**文書抜粋:**
--
株が安いか、高いか、その判断基準を教えよう(バフェット流計算式)。
今回の話はこれからの人生で大きく役立つ可能性が高い知識ではないかと思う。
タイムトラベラーになる方法(株編)
前回の続き
バフェットの投資法は
- コモディティ企業を避ける
- ROE15%前後の消費者独占型企業を見つける
- 割安なタイミングで買い付ける
というものなので、仮に割高で買ってしまっても「最初の銘柄選定」の段階で中長期的には負けづらい消費者独占企業を選択しているから、最終的には利益となりやすい、という特徴がある。
考え方としては、
- 最初に「大きく負けないように」株を絞る
という特徴があって、見つけたら
- 割安になるまで待つ
ということをする。それこそ5年でも10年でも待つのだ。
そもそもバフェットは長期保有前提なので最初に消費者独占企業を見つけて絞ったら、「期待収益率」を計算する。
将来の利益なのだが、この期待値が高いところで買うのだ。
暴落こそが重要であるワケ
株価が下落すればプレミア価格となる(期待収益率が高くなる)から、そこでバフェットは投資を実行する。
大体は悪材料が出た場合であったり、世界市場がパニックとなった時、多くの人が「買いたがらない局面」で買う。
なぜなら「割安かどうかのモノサシ」を持っているから「理屈(根拠)を持って」買う、ということができる。
しかし、これは普通は怖くてできない。
なぜ怖いのかと言えば、モノサシがないからだ。
しかし割安かどうかを判断するモノサシがあると暴落していれば、そこで将来の期待収益率も見えてくるので、バーゲンセールだから買う、という投資行動を躊躇だとか恐怖なく、できる、ということだ。
--
**課題一覧:**
**A.** バフェットの投資法についての文章を、「将来の利益なのだが、この期待値が高いところで買うのだ。」という語句を含む箇所から書き写し、「なく、できる、ということだ。」という語句で終えてください。
**B.** バフェットの投資法についての文章によれば、バフェットが見つけようとする消費者独占型企業のROEはどの程度ですか。
**C.** バフェットの投資法についての文章の最後の文に続けて、その先を書いてください。

**提供データ:**
--
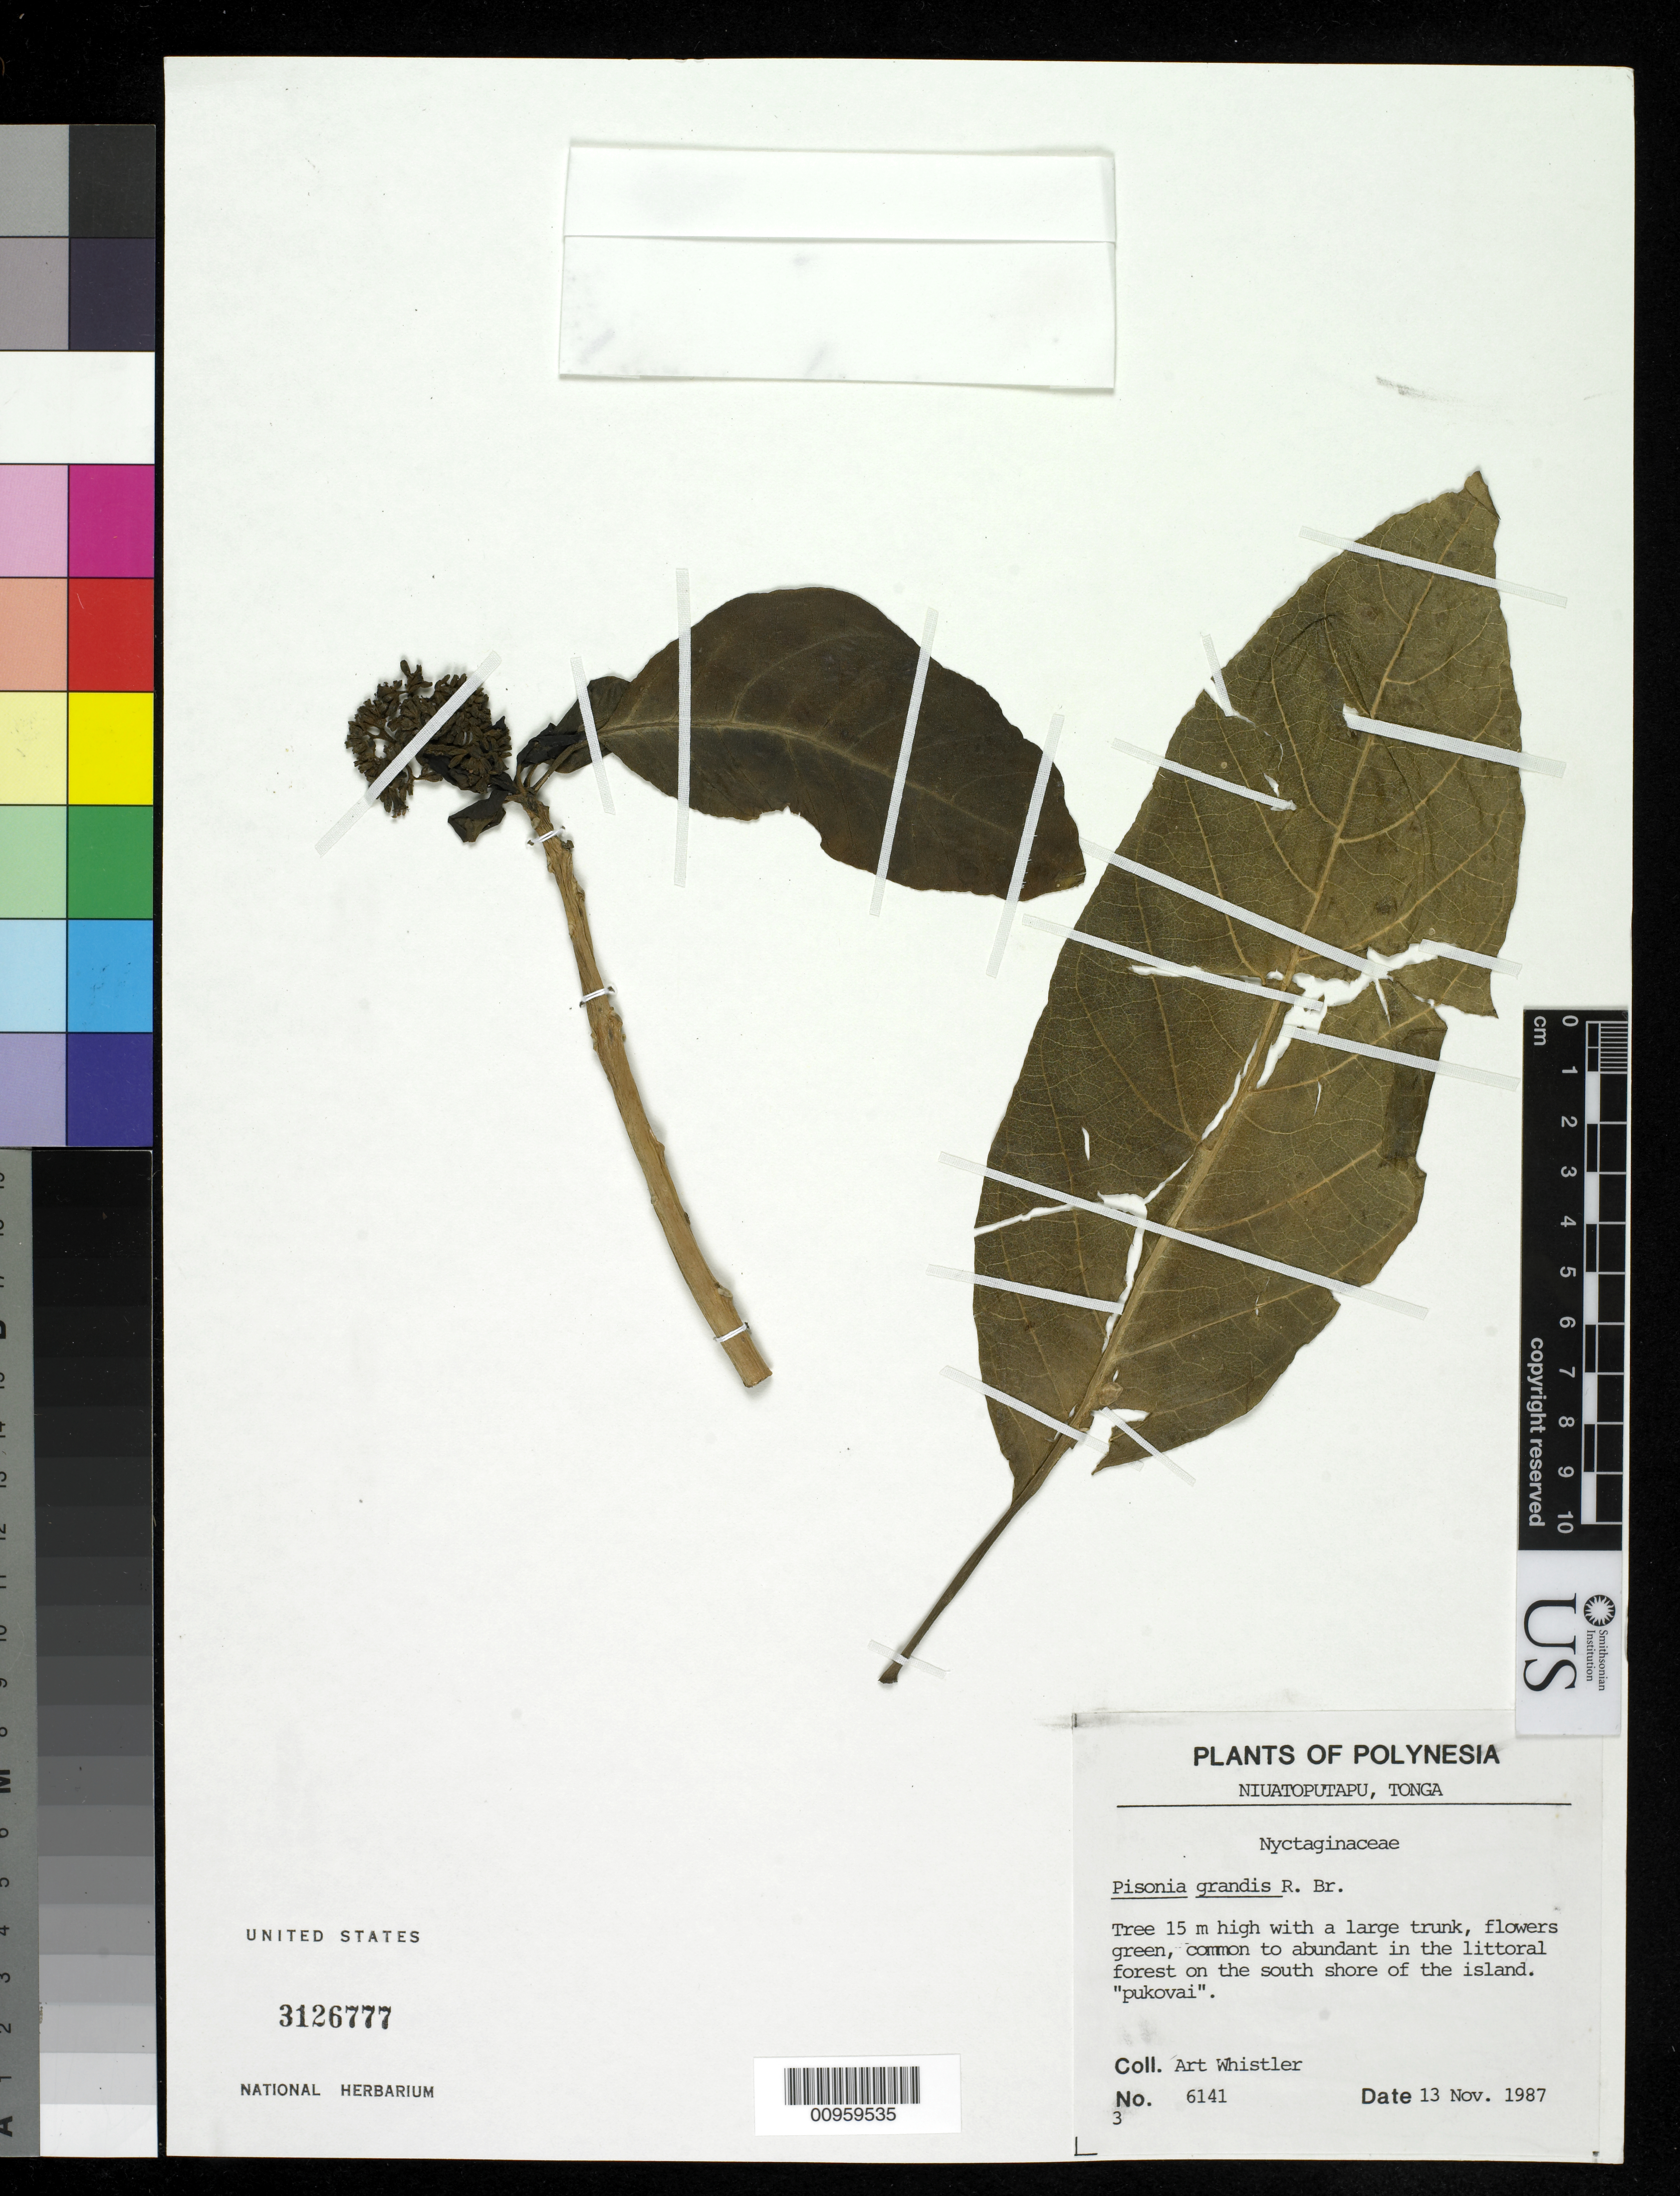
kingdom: Plantae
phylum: Tracheophyta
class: Magnoliopsida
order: Caryophyllales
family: Nyctaginaceae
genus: Pisonia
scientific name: Pisonia grandis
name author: R. Br.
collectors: A. Whistler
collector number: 6141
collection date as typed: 13 Nov 1987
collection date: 1987-11-13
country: Tonga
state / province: Tonga Outliers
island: Niuatoputapu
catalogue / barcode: US 3126677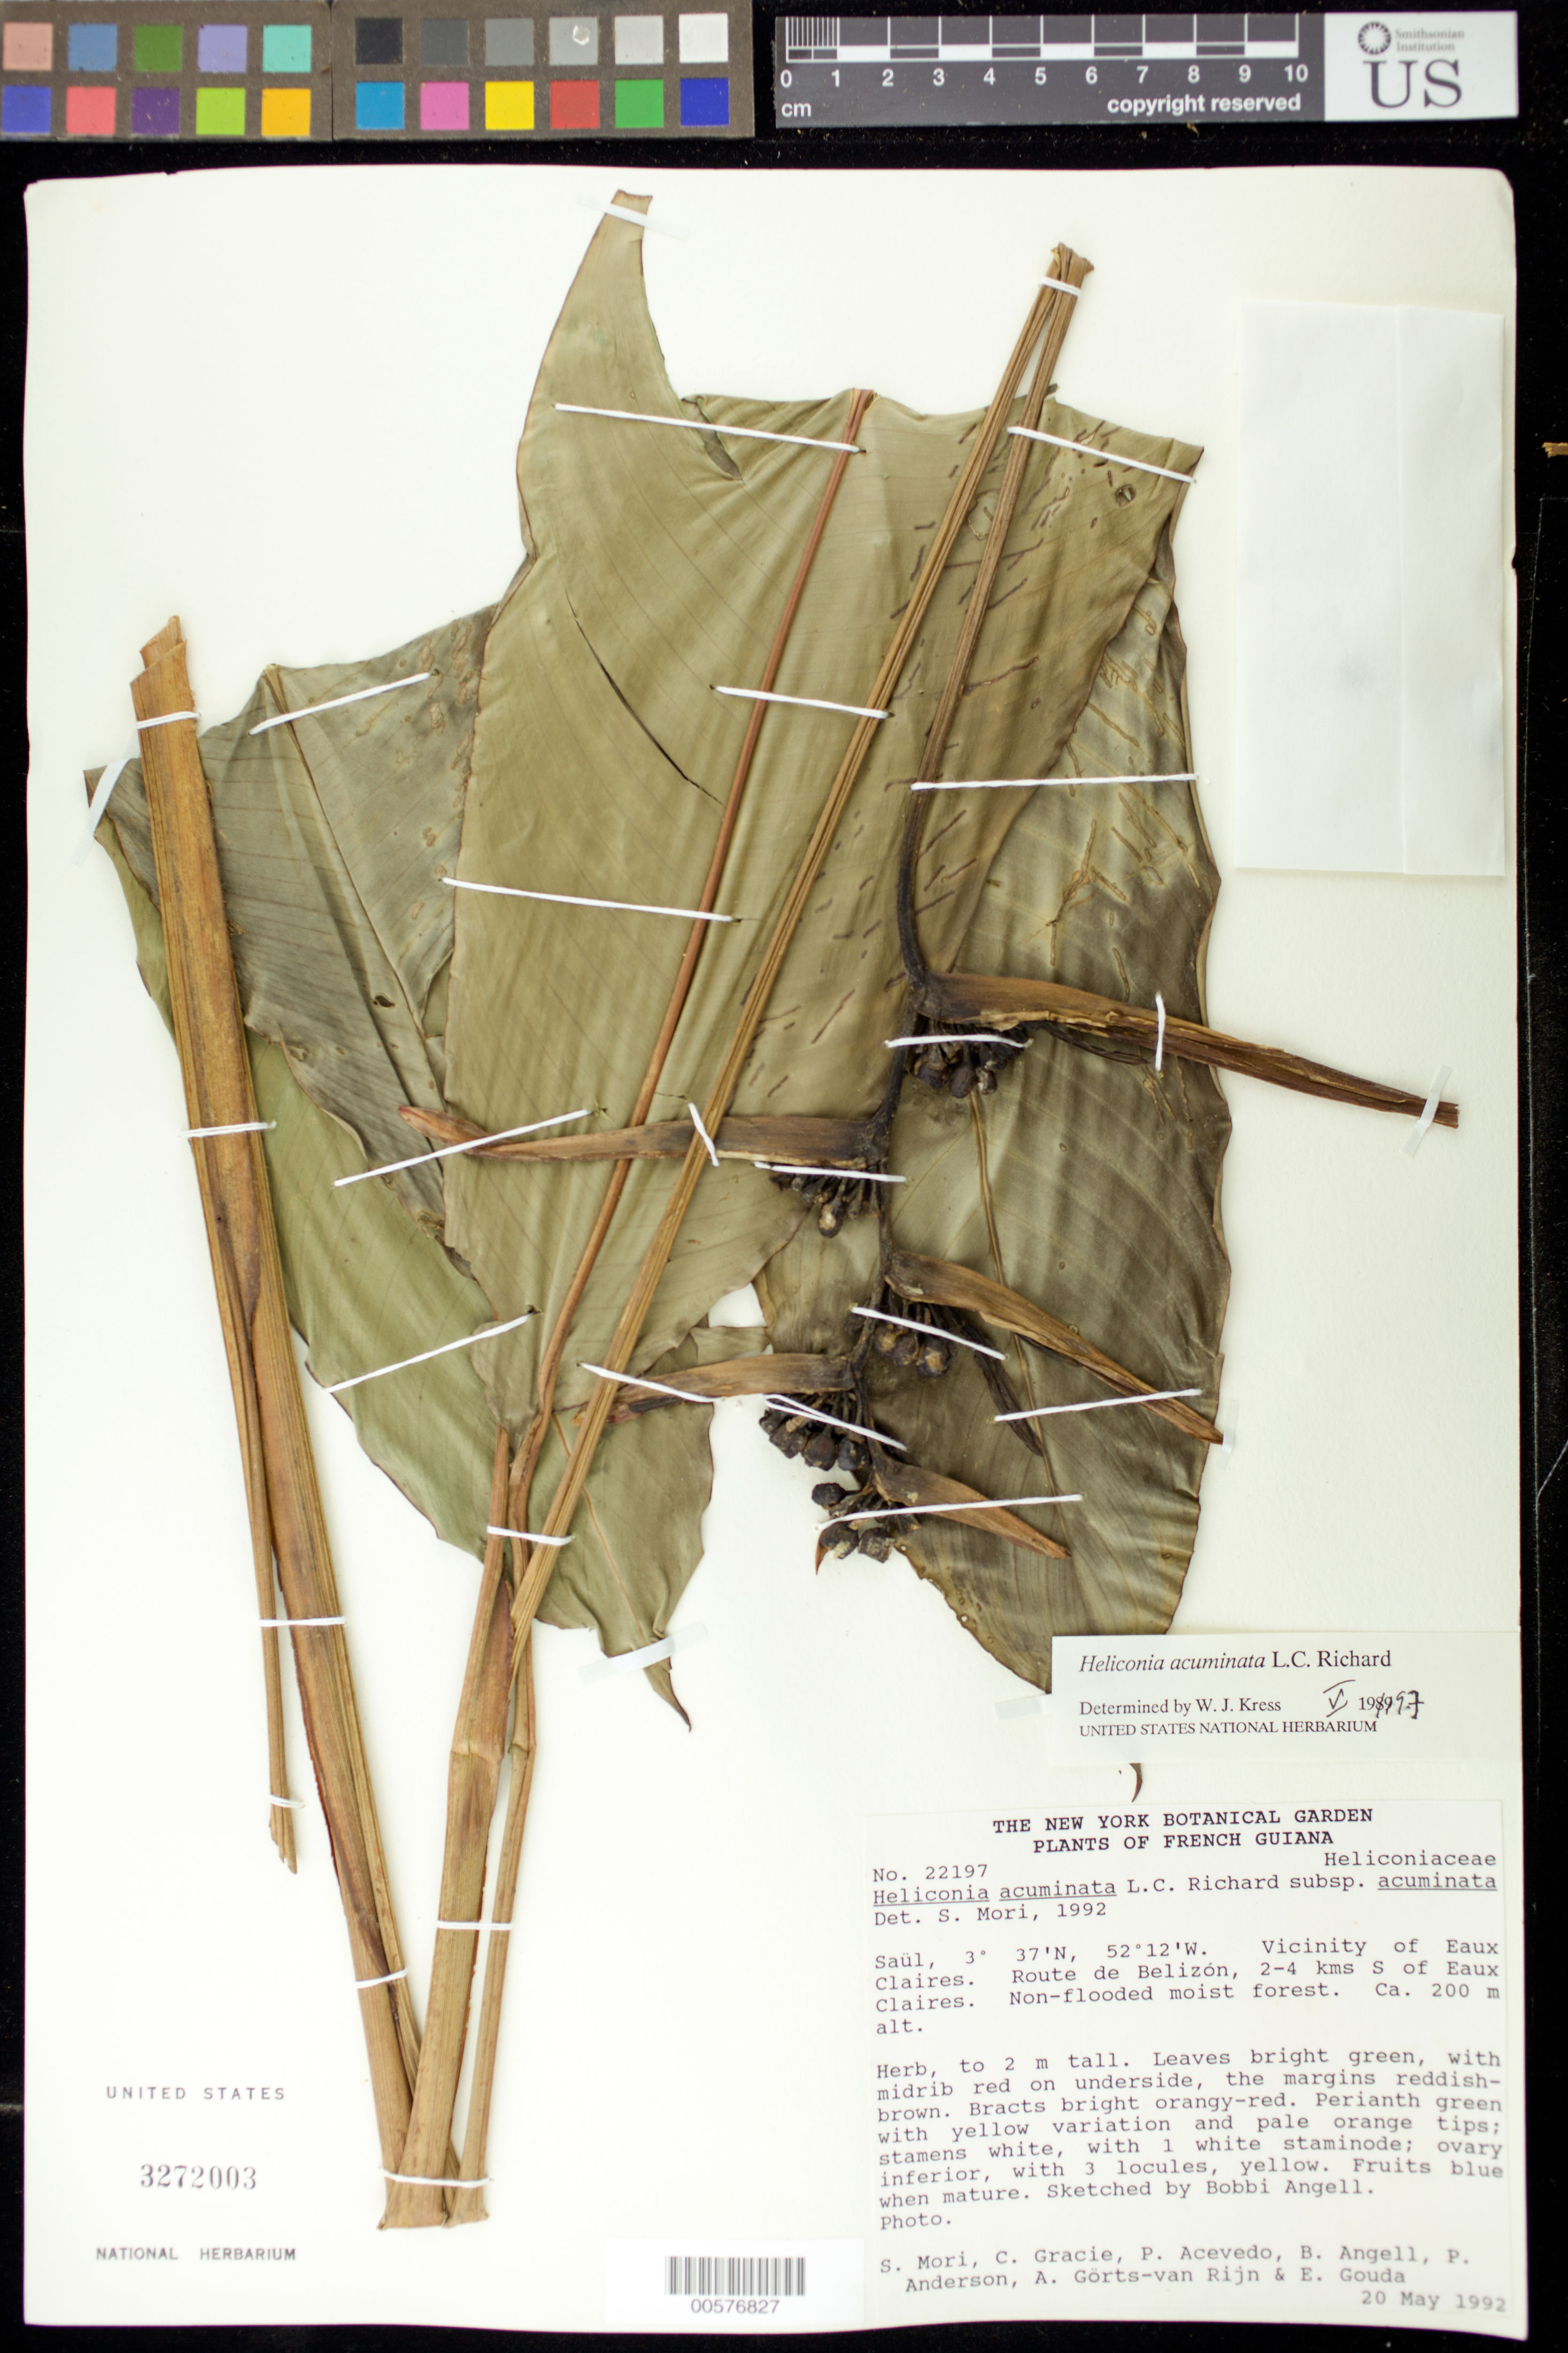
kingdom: Plantae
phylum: Tracheophyta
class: Liliopsida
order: Zingiberales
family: Heliconiaceae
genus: Heliconia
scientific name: Heliconia acuminata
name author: A. Rich.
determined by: Kress, W. J., (US), Smithsonian Institution - National Museum of Natural History (UNITED STATES)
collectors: S. Mori, C. A. Gracie, P. Acevedo-Rodr., Bobbi Angell & P. Anderson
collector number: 22197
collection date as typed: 20-May-92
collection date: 1992-05-20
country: French Guiana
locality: Saül, near Eaux Claires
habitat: Non-flooded moist forest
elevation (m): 200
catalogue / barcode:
--
**解答:**
**A.**
将来の利益なのだが、この期待値が高いところで買うのだ。
暴落こそが重要であるワケ
株価が下落すればプレミア価格となる(期待収益率が高くなる)から、そこでバフェットは投資を実行する。
大体は悪材料が出た場合であったり、世界市場がパニックとなった時、多くの人が「買いたがらない局面」で買う。
なぜなら「割安かどうかのモノサシ」を持っているから「理屈(根拠)を持って」買う、ということができる。
しかし、これは普通は怖くてできない。
なぜ怖いのかと言えば、モノサシがないからだ。
しかし割安かどうかを判断するモノサシがあると暴落していれば、そこで将来の期待収益率も見えてくるので、バーゲンセールだから買う、という投資行動を躊躇だとか恐怖なく、できる、ということだ。

**B.** 15%前後です。

**C.**
そもそも「最初」の時点で「消費者独占型企業」に絞っているわけで、圧倒的な馬力を持っているから、いずれは悪材料を克服して、割安で買った銘柄には、大きく利益が乗る可能性が高い。
大抵の場合、多くの人は「長期保有」ということができないのだが、
実はこの計算方法、考え方を知っていれば、心理的にも長期保有が可能になってくるのだ。
バフェット流の買い付け法
バフェットが重要視しているのが BPS を使ったやり方だ。
これはBook Value Per Shareのことで、1株あたりの純資産(株主資本)という意味で、ここから会社にとって純粋な資産はこれだけあるよー、ということがわかる。
最悪、何らかの事情で会社が解散することになってしまった場合は、ここから保有する株式数に応じて株主に還元されたりする。
なので、バフェット視点でのBPS計算法を知っておくと、それが「モノサシ」となるから知っておくといい、という話だ。
目線はミライ?
株価というのは、未来を織り込んだ状態で動く。
だから、株価を計算する場合も、「将来の株価を想定して、期待収益率を計算する」必要があるのだ。
そのために今後10年間の1株あたりの株主資本である「BPS」の計算が必要だということだ。
言葉にするとややこしく感じるかもしれないが、株主資本利益率(ROE)といって、自己資本(純資産)を使って、どれだけの利益が生み出すことができるのか、という部分にまず注目する。
ここから配当などを差し引いた値を「成長率」としてその企業の BPS、つまり「未来予測」として数値化するわけだ。
これを一目でわかるようにヤフー株価などではまとめられている。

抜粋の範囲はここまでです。